Numéroter les billets manuellement ne me convient pas. Je veux pouvoir séparer l’ordre de publication de l’ordre narratif. Je veux pouvoir ajouter des entre-deux. Je veux pouvoir réordonner.
Aujourd’hui, pour reclasser une catégorie ou un tag, je dois modifier la timeline. C’est absurde. Nous avons besoin d’un autre mécanisme pour distribuer les billets à l’intérieur de différents corpus. Il faut imaginer le blog comme un ensemble de feuilles volantes qui peuvent être ordonnées en différentes piles. La métaphore du traitement de texte Daedalus me paraît féconde.
La home
Je ne suis pas journaliste ou chroniqueur. Plutôt que ressembler à la une d’un journal, ma page d’accueil doit mettre en avant les différents corpus, avec en complément éventuellement la timeline. Elle ne doit plus afficher les billets dans l’ordre antichronologique (ou peut-être seulement les billets d’humeur).
Le look
Je ne lis pratiquement plus les blogs dans un navigateur web, sauf quand je remonte des liens. Je les lis en général sur une tablette avec Feedly ou Flipboard, ou parfois par mail quand je suis abonné. Chaque fois je suis face à un environnement dépouillé (mais totalement incompatible avec l’idée de corpus).
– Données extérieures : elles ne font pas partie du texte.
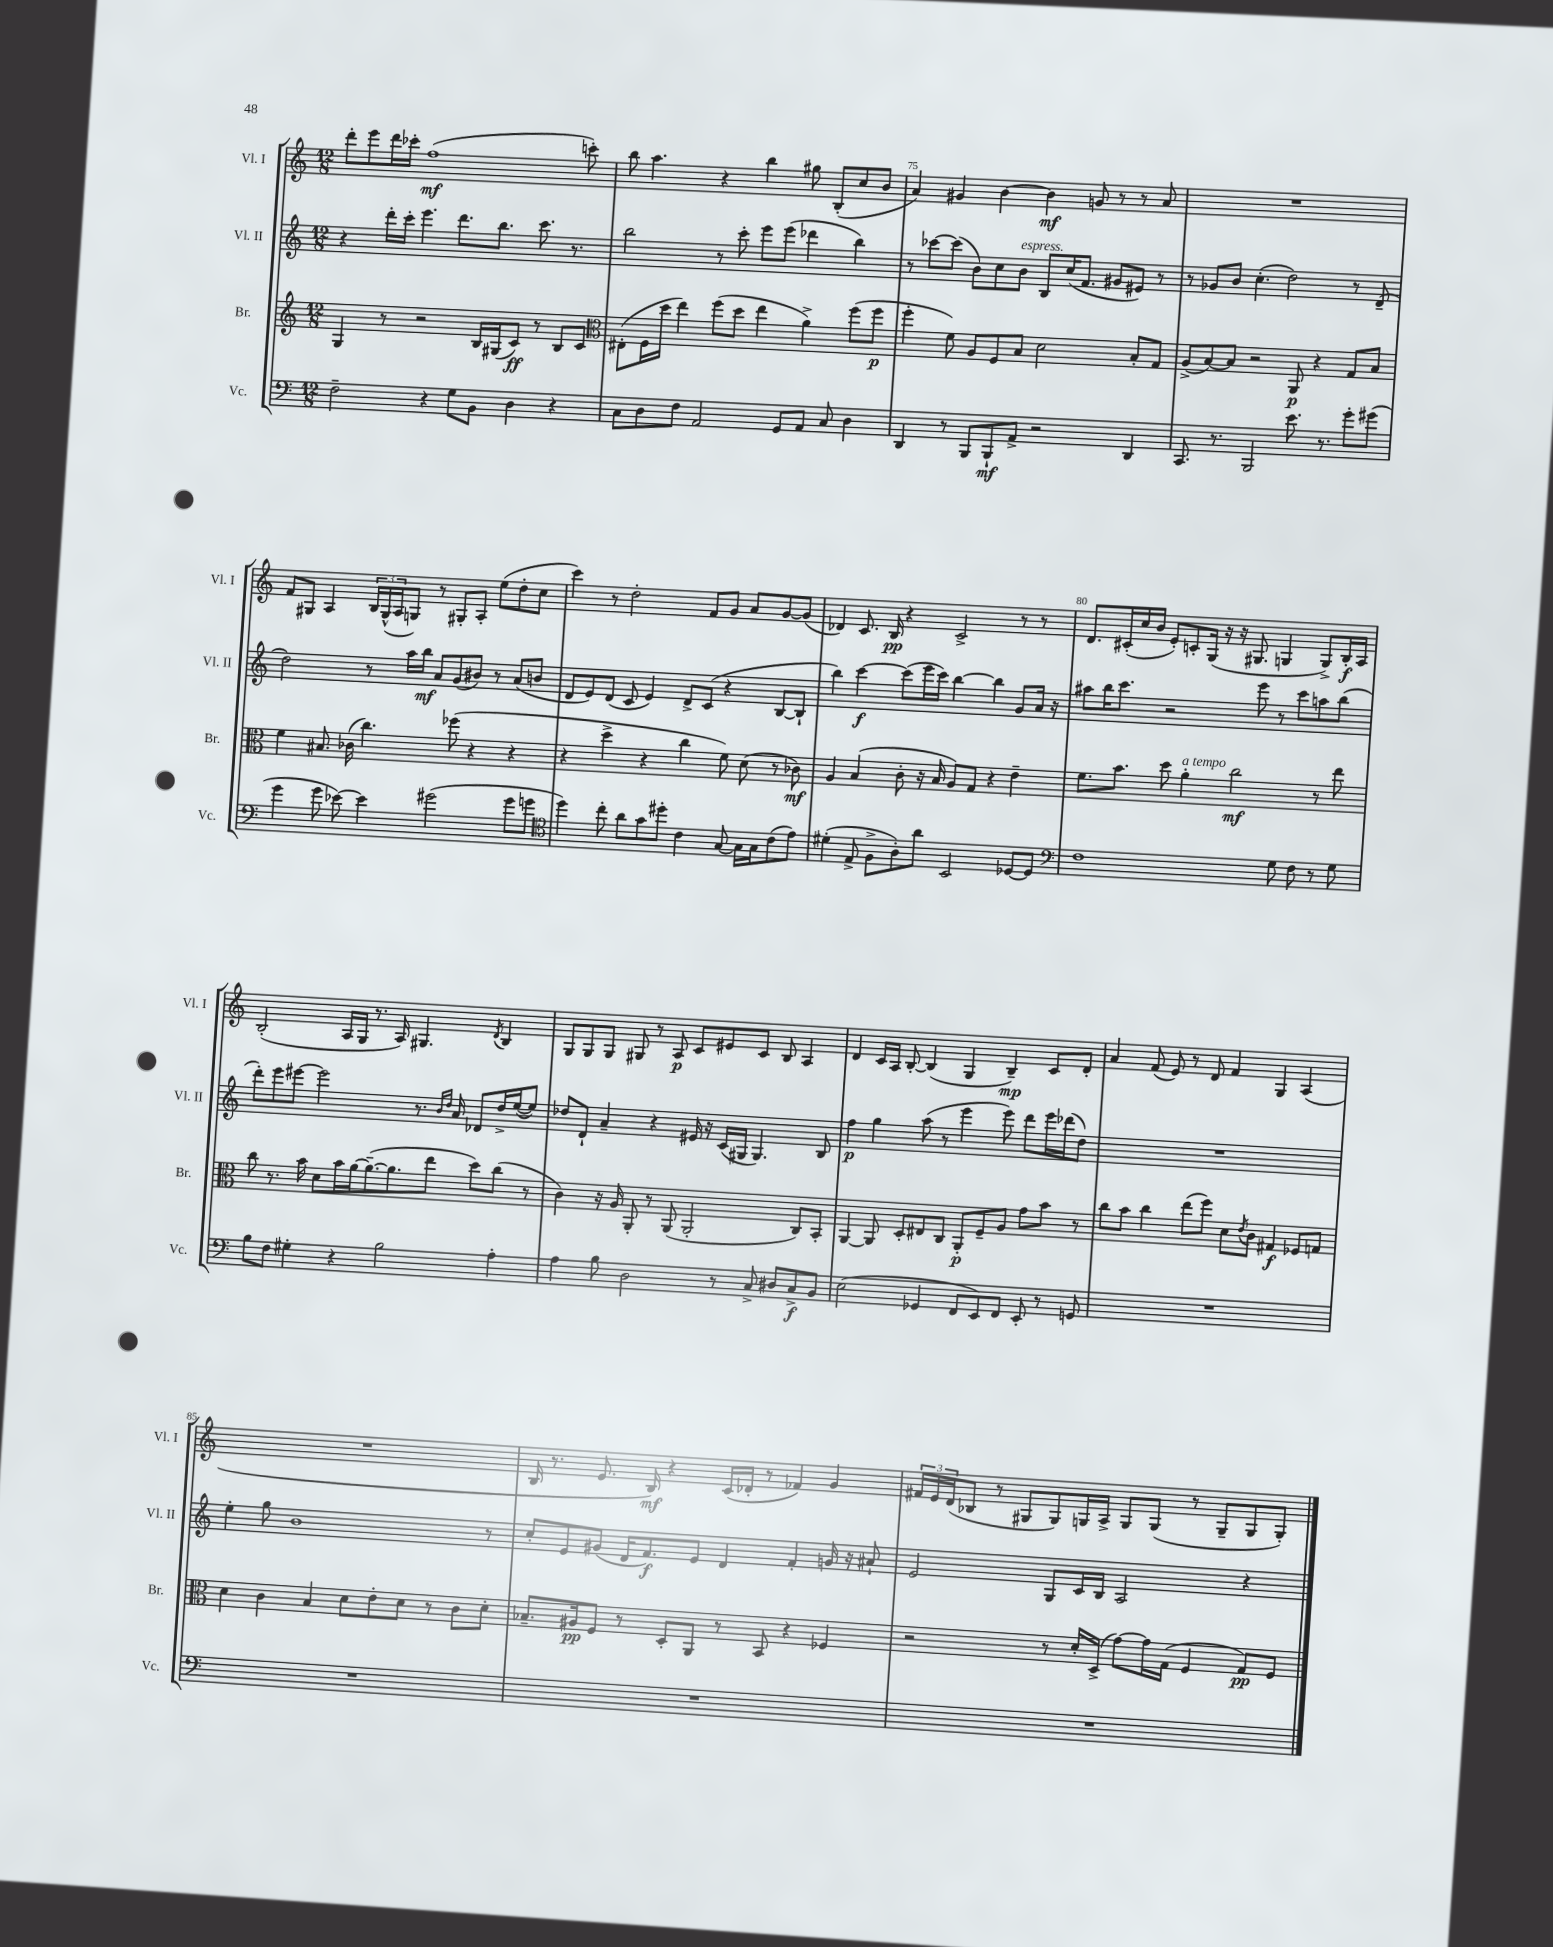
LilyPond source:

<<
\new StaffGroup <<
\new Staff = "s0" \with { instrumentName = "Vl. I" shortInstrumentName = "Vl. I" } {
    \clef treble \key c \major \numericTimeSignature \time 12/8
    d'''8-. e'''8 d'''16 ces'''16-. f''1\mf( c'''8-.) |
    b''8 a''4. r4 b''4 gis''8 b8-.( c''8 b'8 |
    a'4) gis'4 b'4~ b'4\mf g'8 r8 r8 a'8 |
    R1. |
    f'8 gis8 a4 \tuplet 3/2 { b16 gis16-^( a16 } g8) r8 gis8-. a8-. e''8( d''8-. c''8 |
    c'''4) r8 d''2-. f'8 g'8 a'8 g'8~ g'8( |
    des'4) c'8. b16\pp r4 c'2-> r8 r8 |
    d'8. cis'16-.( c''16 b'16 e'8-.) c'8-. g16( r16 r16 gis8. g4 g8->) b16-.\f a16 |
    b2-.( a16 g16 r8. a16) gis4. \acciaccatura { d'8 } b4 |
    g8 g8 g8 gis8 r8 a8\p c'8 eis'8 c'8 b8 a4 |
    d'4 c'16 a16 b8~-. b4( g4 b4--\mp) c'8 d'8-. |
    a'4 f'8( e'8) r8 d'8 f'4 g4 a4( |
    R1. |
    b16 r8. e'8. b16\mf) r4 c'16( des'16-. r8 fes'4) g'4 |
    \tuplet 3/2 { fis'16 e'16 d'16( } bes8 r8 gis8 gis8) g16 a16-> g8 g8( r8 g8-- g8 g8-.) \bar "|." |
}
\new Staff = "s1" \with { instrumentName = "Vl. II" shortInstrumentName = "Vl. II" } {
    \clef treble \key c \major \numericTimeSignature \time 12/8
    r4 d'''16-. c'''16-. e'''4. d'''8. b''8. c'''8. r8. |
    b''2 r8 c'''8-. e'''8 e'''8( des'''4 b''4) |
    r8 ces'''8~ ces'''8( b'8) c''8 b'8^\markup { \italic "espress." } b8 c''16( f'8. gis'8 eis'8) r8 |
    r8 ges'8 b'8 c''4.-.( d''2) r8 d'8--( |
    d''2) r8 a''16 b''16\mf a'8 g'8( bis'8) r8 a'8( b'8 |
    d'8 e'8) d'8( c'8 e'4) d'8-> c'8( r4 b8~ b8-! |
    b''4) c'''4~\f c'''8( e'''16 c'''16) b''4~ b''4 g'8 a'16 r16 |
    ais''8 b''16 c'''8. r2 e'''8 r8 c'''8 a''8 b''8( |
    d'''8-.) e'''8 eis'''8~ eis'''2 r8. \grace { b'16 d''16 } a'16 des'8 d''16-> e''16~( e''8) |
    des''8 d'8-! a'4-- r4 eis'16 r16 c'16( gis16 gis4.) b8 |
    f''4\p g''4 a''8( r8 e'''4 e'''8) d'''8 e'''16 des'''16( d''8) |
    R1. |
    e''4-. g''8 b'1 r8 |
    c''8-. e'8 gis'8( d'16 f'8.\f) e'8 d'4 f'4-. g'16 r16 ais'8-! |
    e'2 g8 c'16 b16 a2 r4 \bar "|." |
}
\new Staff = "s2" \with { instrumentName = "Br." shortInstrumentName = "Br." } {
    \clef treble \key c \major \numericTimeSignature \time 12/8
    g4 r8 r2 b16 gis16( c'8\ff) r8 b8 c'8 |
    \clef alto eis8-.( f16 d''16 e''4) f''8( d''8 e''4 a'4->) f''8( f''8\p |
    f''4-. f'8) a8 f8 b8 d'2 b8-. g8 |
    a8->( b8~) b8 r2 a,8\p r4 g8 b8 |
    f'4 bis8. ces'16( c''4.) fes''8( r4 r4 |
    r4 d''4-> r4 c''4 f'8) d'8( r8 ces'8\mf) |
    a4 b4( c'8-. r16 b16 a8) g8 r4 e'4-- |
    f'8. b'8. d''8 a'4-.^\markup { \italic "a tempo" } c''2\mf r8 e''8 |
    c''8 r8. b'16 d'8 b'16 a'16~ a'8.~--( a'8. e''8 d''8) c''8( r8 |
    c'4) r16 a16 a,8-. r8 a,8( a,2-. c8) b,8-. |
    a,4~ a,8 d8-. eis8 c8 a,8-.\p f8-- a8 g'8 b'8 r8 |
    c''8 b'8 c''4 e''8( f''8) d'8 \acciaccatura { e'8 } c'8 gis4\f fes8 g8 |
    d'4 c'4 b4 d'8 e'8-. d'8 r8 c'8 d'8-. |
    bes8.-- ais16\pp f8 r8 d8-. a,8 r8 b,8 r4 fes4 |
    r2 r8 d'16-. d16->( g'8~) g'16 g16( f4 g8\pp) f8 \bar "|." |
}
\new Staff = "s3" \with { instrumentName = "Vc." shortInstrumentName = "Vc." } {
    \clef bass \key c \major \numericTimeSignature \time 12/8
    f2-- r4 g8 b,8 d4 r4 |
    c8 d8 f8 a,2 g,8 a,8 c8 d4 |
    d,4 r8 b,,8 b,,8-!\mf a,8-> r2 d,4 |
    c,8. r8. b,,2 e'8. r8. g'8-. gis'8( |
    g'4 g'8 ees'8~) ees'4 gis'2( gis'8 g'8 |
    \clef tenor d''4) c''8-. a'8 g'8 dis''8-. c'4 g8~ g16 g16 c'8( e'8) |
    dis'4-.( e8-> f8-> a8-.) a'8 b,2 des8~ des8 |
    \clef bass f1 g8 f8 r8 g8 |
    b8 f8 gis4-. r4 b2 a4-. |
    a4 b8 d2 r8 c8-> dis8 c8->\f b,8 |
    e2( ges,4 f,8 e,8) f,8 e,8-. r8 g,8 |
    R1. |
    R1. |
    R1. |
    R1. \bar "|." |
}
>>
>>
\layout { \context { \Score currentBarNumber = #73 \override BarNumber.break-visibility = ##(#f #t #t) barNumberVisibility = #(every-nth-bar-number-visible 5) } }
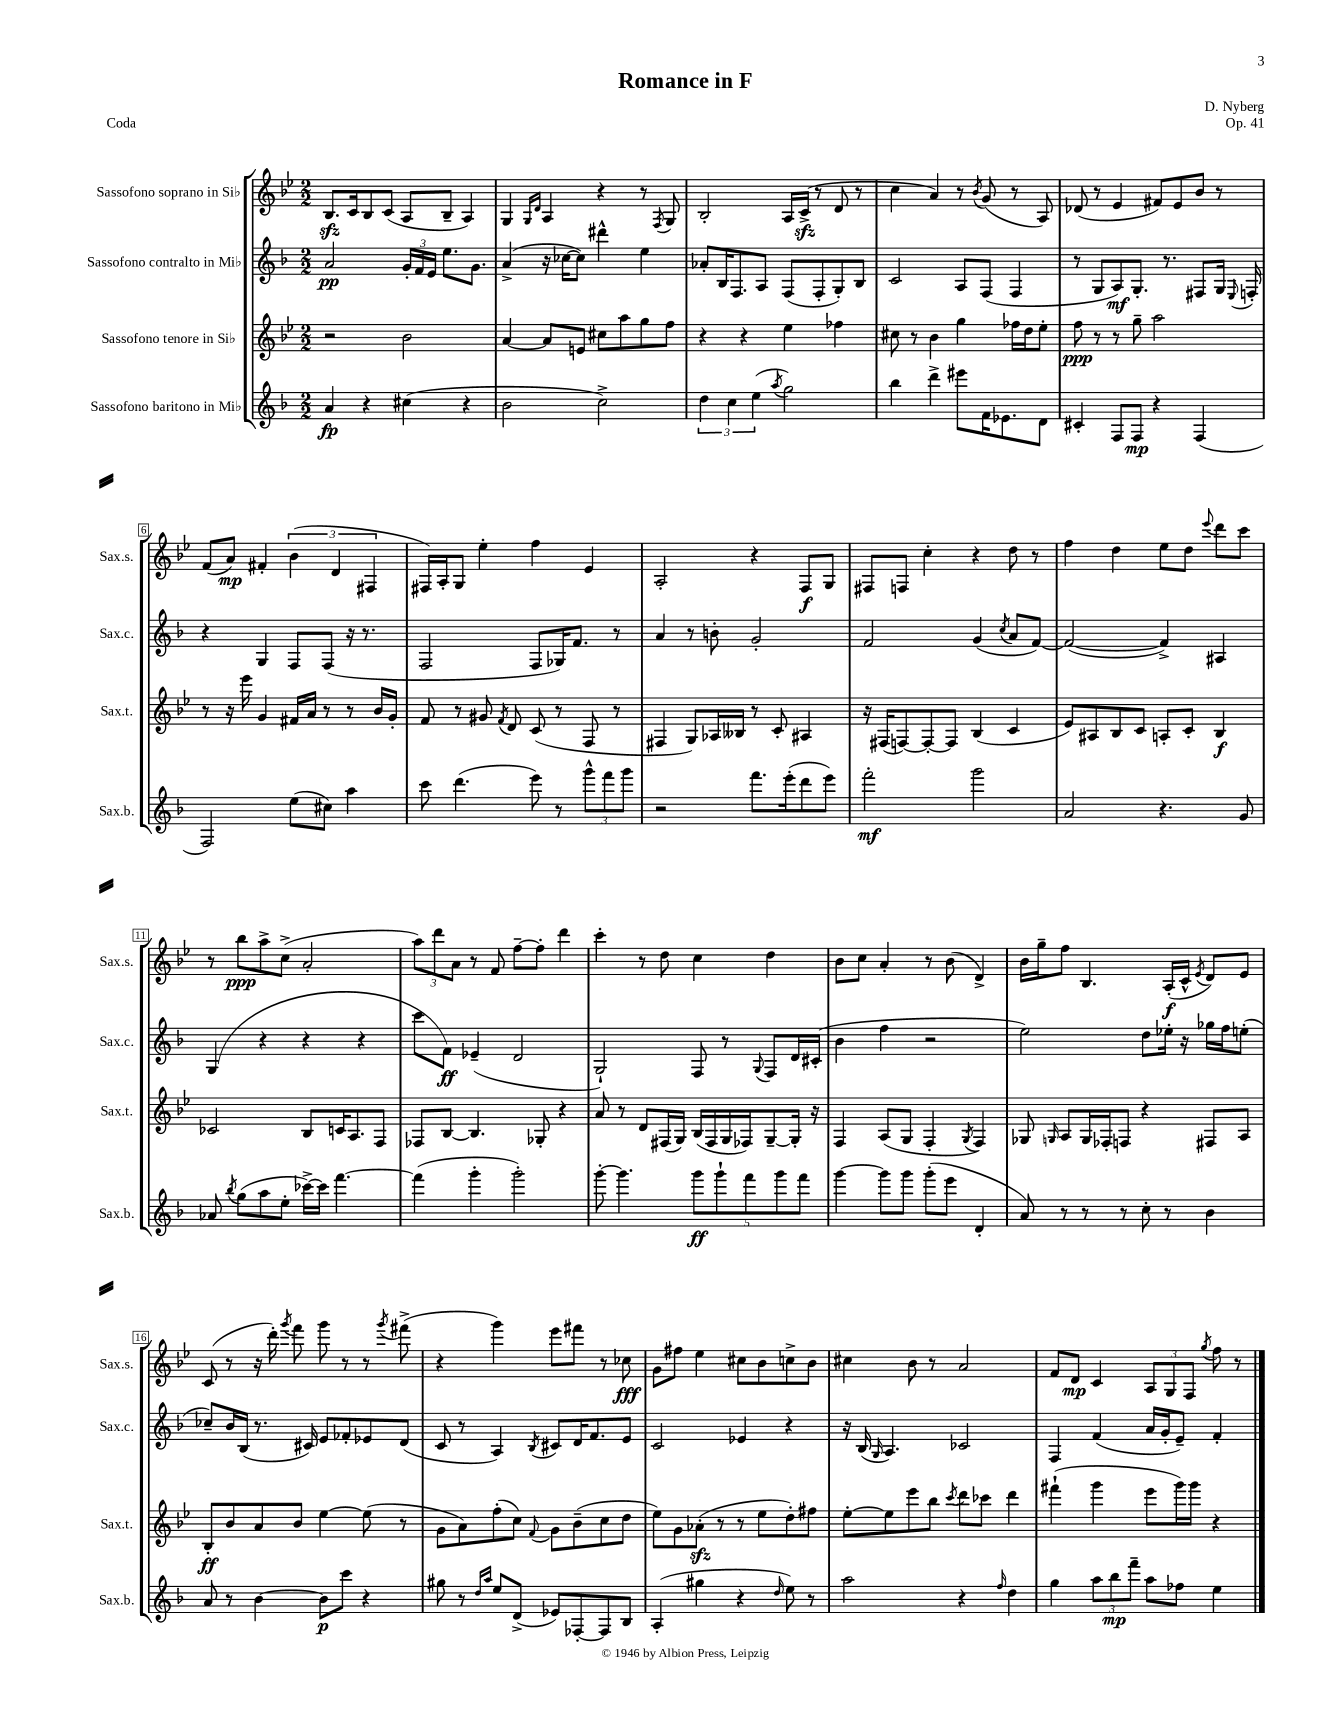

J’aime cette simplicité. De plus en plus, j’ai envie que le blog lui-même ne dispose que d’une colonne. Menus en haut et en bas, tout le reste pour le texte. Qu’on puisse le lire dans un confort maximal tout en profitant de ses particularités (et il doit en avoir, ce que nient les apps de lectures... c’est comme si tous les livres papier étaient composés avec les mêmes réglages typo).
Un blog doit en lui-même être une app de lecture. Peut-être doit-il devenir livre, justement comme sur une liseuse. On tourne les pages. L’idée alors d’être dans un corpus serait plus immédiatement perceptible.
Des plug-ins
Tout cela exige des développements. Un plug-in pour la timeline (pas très compliqué et existe peut-être). Un plugin pour la création des corpus (besoin spécifique pour les auteurs). Je ne sais pas si je vais avoir le courage de me lancer. J’en sens la nécessité. Mon stylo numérique me bride en ce moment. Le next step ne peut s’accompagner que d’un next code.